Stored dataset items:
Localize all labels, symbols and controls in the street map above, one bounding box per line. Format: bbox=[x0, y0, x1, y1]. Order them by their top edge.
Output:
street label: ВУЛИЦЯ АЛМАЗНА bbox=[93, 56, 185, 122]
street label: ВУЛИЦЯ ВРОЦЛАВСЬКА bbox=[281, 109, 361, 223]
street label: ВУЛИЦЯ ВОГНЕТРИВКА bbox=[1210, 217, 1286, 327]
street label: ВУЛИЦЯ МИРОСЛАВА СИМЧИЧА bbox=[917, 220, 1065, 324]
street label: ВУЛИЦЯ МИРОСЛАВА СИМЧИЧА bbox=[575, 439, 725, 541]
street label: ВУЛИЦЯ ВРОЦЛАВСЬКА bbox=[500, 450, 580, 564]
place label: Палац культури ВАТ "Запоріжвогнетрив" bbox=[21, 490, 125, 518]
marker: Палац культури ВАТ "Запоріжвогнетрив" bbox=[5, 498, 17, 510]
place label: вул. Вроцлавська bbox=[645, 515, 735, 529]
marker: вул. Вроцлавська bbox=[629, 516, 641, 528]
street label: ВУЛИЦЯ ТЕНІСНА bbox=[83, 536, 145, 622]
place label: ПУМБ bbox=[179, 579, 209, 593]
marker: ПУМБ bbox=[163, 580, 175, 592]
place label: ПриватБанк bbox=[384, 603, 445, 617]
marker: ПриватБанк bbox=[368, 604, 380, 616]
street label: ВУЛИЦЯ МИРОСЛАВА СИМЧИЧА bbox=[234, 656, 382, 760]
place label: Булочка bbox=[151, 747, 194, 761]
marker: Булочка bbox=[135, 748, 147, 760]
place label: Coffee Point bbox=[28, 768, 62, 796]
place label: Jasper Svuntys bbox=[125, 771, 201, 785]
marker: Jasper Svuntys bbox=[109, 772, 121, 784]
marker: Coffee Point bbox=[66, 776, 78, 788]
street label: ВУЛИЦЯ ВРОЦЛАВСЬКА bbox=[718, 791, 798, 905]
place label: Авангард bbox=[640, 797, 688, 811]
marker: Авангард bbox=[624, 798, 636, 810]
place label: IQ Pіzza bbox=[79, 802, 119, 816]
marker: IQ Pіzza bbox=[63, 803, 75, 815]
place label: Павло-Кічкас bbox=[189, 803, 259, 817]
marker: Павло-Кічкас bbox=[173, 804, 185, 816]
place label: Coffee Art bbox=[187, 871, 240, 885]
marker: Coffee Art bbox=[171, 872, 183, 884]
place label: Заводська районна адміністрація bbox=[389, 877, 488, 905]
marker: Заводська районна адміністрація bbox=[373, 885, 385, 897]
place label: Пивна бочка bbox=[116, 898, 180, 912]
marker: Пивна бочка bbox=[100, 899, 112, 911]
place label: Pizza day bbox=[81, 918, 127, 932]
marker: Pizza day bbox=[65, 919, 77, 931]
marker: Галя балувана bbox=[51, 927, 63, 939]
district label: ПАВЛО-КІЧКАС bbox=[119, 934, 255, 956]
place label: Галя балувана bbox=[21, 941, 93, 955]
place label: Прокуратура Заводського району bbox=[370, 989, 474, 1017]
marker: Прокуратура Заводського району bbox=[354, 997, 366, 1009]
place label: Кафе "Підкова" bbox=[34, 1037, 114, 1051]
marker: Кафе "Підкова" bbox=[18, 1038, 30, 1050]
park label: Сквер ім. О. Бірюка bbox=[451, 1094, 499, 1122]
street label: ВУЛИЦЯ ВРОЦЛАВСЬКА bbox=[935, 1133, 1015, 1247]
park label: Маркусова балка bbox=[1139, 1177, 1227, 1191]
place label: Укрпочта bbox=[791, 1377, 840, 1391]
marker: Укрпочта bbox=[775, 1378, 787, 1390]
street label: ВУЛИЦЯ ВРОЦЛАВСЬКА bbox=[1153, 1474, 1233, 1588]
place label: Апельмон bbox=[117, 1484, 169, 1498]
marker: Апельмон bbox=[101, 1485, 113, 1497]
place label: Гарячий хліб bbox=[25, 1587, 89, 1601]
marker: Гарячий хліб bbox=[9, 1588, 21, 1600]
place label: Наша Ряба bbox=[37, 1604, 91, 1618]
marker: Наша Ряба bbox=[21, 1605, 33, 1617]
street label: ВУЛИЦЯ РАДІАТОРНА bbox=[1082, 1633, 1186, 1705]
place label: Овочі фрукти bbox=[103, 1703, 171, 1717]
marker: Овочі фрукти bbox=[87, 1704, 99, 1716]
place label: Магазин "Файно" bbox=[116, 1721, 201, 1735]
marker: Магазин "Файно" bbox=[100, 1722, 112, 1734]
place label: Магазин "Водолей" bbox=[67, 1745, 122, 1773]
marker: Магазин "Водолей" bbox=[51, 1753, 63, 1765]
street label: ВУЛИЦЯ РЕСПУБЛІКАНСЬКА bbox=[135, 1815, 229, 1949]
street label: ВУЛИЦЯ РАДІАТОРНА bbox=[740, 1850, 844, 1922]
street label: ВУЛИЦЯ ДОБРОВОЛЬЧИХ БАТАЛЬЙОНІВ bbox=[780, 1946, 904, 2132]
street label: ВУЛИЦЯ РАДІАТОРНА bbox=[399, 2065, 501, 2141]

* _Instructions to follow_
Each line above needs to be written out again exactly.

* _Answer space_
Localize all labels, symbols and controls in the street map above, one bounding box per line. Format: bbox=[x0, y0, x1, y1]. Order them by their top edge.
Output:
street label: ВУЛИЦЯ АЛМАЗНА bbox=[93, 56, 185, 122]
street label: ВУЛИЦЯ ВРОЦЛАВСЬКА bbox=[281, 109, 361, 223]
street label: ВУЛИЦЯ ВОГНЕТРИВКА bbox=[1210, 217, 1286, 327]
street label: ВУЛИЦЯ МИРОСЛАВА СИМЧИЧА bbox=[917, 220, 1065, 324]
street label: ВУЛИЦЯ МИРОСЛАВА СИМЧИЧА bbox=[575, 439, 725, 541]
street label: ВУЛИЦЯ ВРОЦЛАВСЬКА bbox=[500, 450, 580, 564]
place label: Палац культури ВАТ "Запоріжвогнетрив" bbox=[21, 490, 125, 518]
marker: Палац культури ВАТ "Запоріжвогнетрив" bbox=[5, 498, 17, 510]
place label: вул. Вроцлавська bbox=[645, 515, 735, 529]
marker: вул. Вроцлавська bbox=[629, 516, 641, 528]
street label: ВУЛИЦЯ ТЕНІСНА bbox=[83, 536, 145, 622]
place label: ПУМБ bbox=[179, 579, 209, 593]
marker: ПУМБ bbox=[163, 580, 175, 592]
place label: ПриватБанк bbox=[384, 603, 445, 617]
marker: ПриватБанк bbox=[368, 604, 380, 616]
street label: ВУЛИЦЯ МИРОСЛАВА СИМЧИЧА bbox=[234, 656, 382, 760]
place label: Булочка bbox=[151, 747, 194, 761]
marker: Булочка bbox=[135, 748, 147, 760]
place label: Coffee Point bbox=[28, 768, 62, 796]
place label: Jasper Svuntys bbox=[125, 771, 201, 785]
marker: Jasper Svuntys bbox=[109, 772, 121, 784]
marker: Coffee Point bbox=[66, 776, 78, 788]
street label: ВУЛИЦЯ ВРОЦЛАВСЬКА bbox=[718, 791, 798, 905]
place label: Авангард bbox=[640, 797, 688, 811]
marker: Авангард bbox=[624, 798, 636, 810]
place label: IQ Pіzza bbox=[79, 802, 119, 816]
marker: IQ Pіzza bbox=[63, 803, 75, 815]
place label: Павло-Кічкас bbox=[189, 803, 259, 817]
marker: Павло-Кічкас bbox=[173, 804, 185, 816]
place label: Coffee Art bbox=[187, 871, 240, 885]
marker: Coffee Art bbox=[171, 872, 183, 884]
place label: Заводська районна адміністрація bbox=[389, 877, 488, 905]
marker: Заводська районна адміністрація bbox=[373, 885, 385, 897]
place label: Пивна бочка bbox=[116, 898, 180, 912]
marker: Пивна бочка bbox=[100, 899, 112, 911]
place label: Pizza day bbox=[81, 918, 127, 932]
marker: Pizza day bbox=[65, 919, 77, 931]
marker: Галя балувана bbox=[51, 927, 63, 939]
district label: ПАВЛО-КІЧКАС bbox=[119, 934, 255, 956]
place label: Галя балувана bbox=[21, 941, 93, 955]
place label: Прокуратура Заводського району bbox=[370, 989, 474, 1017]
marker: Прокуратура Заводського району bbox=[354, 997, 366, 1009]
place label: Кафе "Підкова" bbox=[34, 1037, 114, 1051]
marker: Кафе "Підкова" bbox=[18, 1038, 30, 1050]
park label: Сквер ім. О. Бірюка bbox=[451, 1094, 499, 1122]
street label: ВУЛИЦЯ ВРОЦЛАВСЬКА bbox=[935, 1133, 1015, 1247]
park label: Маркусова балка bbox=[1139, 1177, 1227, 1191]
place label: Укрпочта bbox=[791, 1377, 840, 1391]
marker: Укрпочта bbox=[775, 1378, 787, 1390]
street label: ВУЛИЦЯ ВРОЦЛАВСЬКА bbox=[1153, 1474, 1233, 1588]
place label: Апельмон bbox=[117, 1484, 169, 1498]
marker: Апельмон bbox=[101, 1485, 113, 1497]
place label: Гарячий хліб bbox=[25, 1587, 89, 1601]
marker: Гарячий хліб bbox=[9, 1588, 21, 1600]
place label: Наша Ряба bbox=[37, 1604, 91, 1618]
marker: Наша Ряба bbox=[21, 1605, 33, 1617]
street label: ВУЛИЦЯ РАДІАТОРНА bbox=[1082, 1633, 1186, 1705]
place label: Овочі фрукти bbox=[103, 1703, 171, 1717]
marker: Овочі фрукти bbox=[87, 1704, 99, 1716]
place label: Магазин "Файно" bbox=[116, 1721, 201, 1735]
marker: Магазин "Файно" bbox=[100, 1722, 112, 1734]
place label: Магазин "Водолей" bbox=[67, 1745, 122, 1773]
marker: Магазин "Водолей" bbox=[51, 1753, 63, 1765]
street label: ВУЛИЦЯ РЕСПУБЛІКАНСЬКА bbox=[135, 1815, 229, 1949]
street label: ВУЛИЦЯ РАДІАТОРНА bbox=[740, 1850, 844, 1922]
street label: ВУЛИЦЯ ДОБРОВОЛЬЧИХ БАТАЛЬЙОНІВ bbox=[780, 1946, 904, 2132]
street label: ВУЛИЦЯ РАДІАТОРНА bbox=[399, 2065, 501, 2141]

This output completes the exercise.